The IMF under Lagarde has been at the centre of all the twists and turns to bolster-up the Euro and after 5 years of this "we are still lurching from one failed baqil-out to the next"
Warner points out that becoming part of the "troika" supervising successive countries it has compromised its position so that it has become part of the eurozone management and no longer looks at the wider picture as to whether the euro is itself suitable for its growing list of EU clients. The terms that the Troika imposes are classic IMF ones with one critical exception. All the austerity measures are normally accompanied by a demand for devaluation. In the case of euro members devaluation is impossible. ALL of these countries would have benefitted greatly by that one simple act but the euro keeps them in permanent depression and slump - and subjection.

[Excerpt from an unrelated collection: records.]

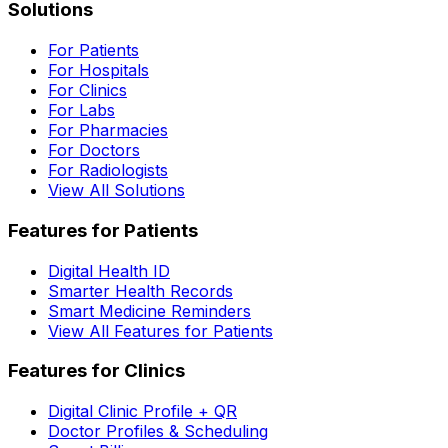
Solutions
For Patients
For Hospitals
For Clinics
For Labs
For Pharmacies
For Doctors
For Radiologists
View All Solutions
Features for Patients
Digital Health ID
Smarter Health Records
Smart Medicine Reminders
View All Features for Patients
Features for Clinics
Digital Clinic Profile + QR
Doctor Profiles & Scheduling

Prices and incomes across the eurozone have despite all the problems actually converged , This tends towards making the periphery countries progressively less competitive and inevitably they crash with capital fleeing to safer climes . Meanwhile Germany prospers from their misery without actually intending to! Germany's most recent suggestion (an unofficial bit of kite-flying) of a wealth tax in bail-out' countries is barmy as the capital outflows would increase exponentially if they did.

"The way things are going the euro will end up poisoning the IMF as comprehensively as the [euro's] member states."

THE IMF IS PART OF THE PROBLEM and no longer part of a solution to anything

Anonymous said...

I believe that Mme Lagarde has a very poor track record and should resign.

She has had a direct hand in France's ill-advised economic policy which will, no doubt, soon leave them in debt and ruin. Lagarde has also had her fingers in the Euro and has inserted Napoleonic Law into the AIFM Directive(!) which has helped make it even more unworkable.

Whay are we rewarding failure and mediocrity?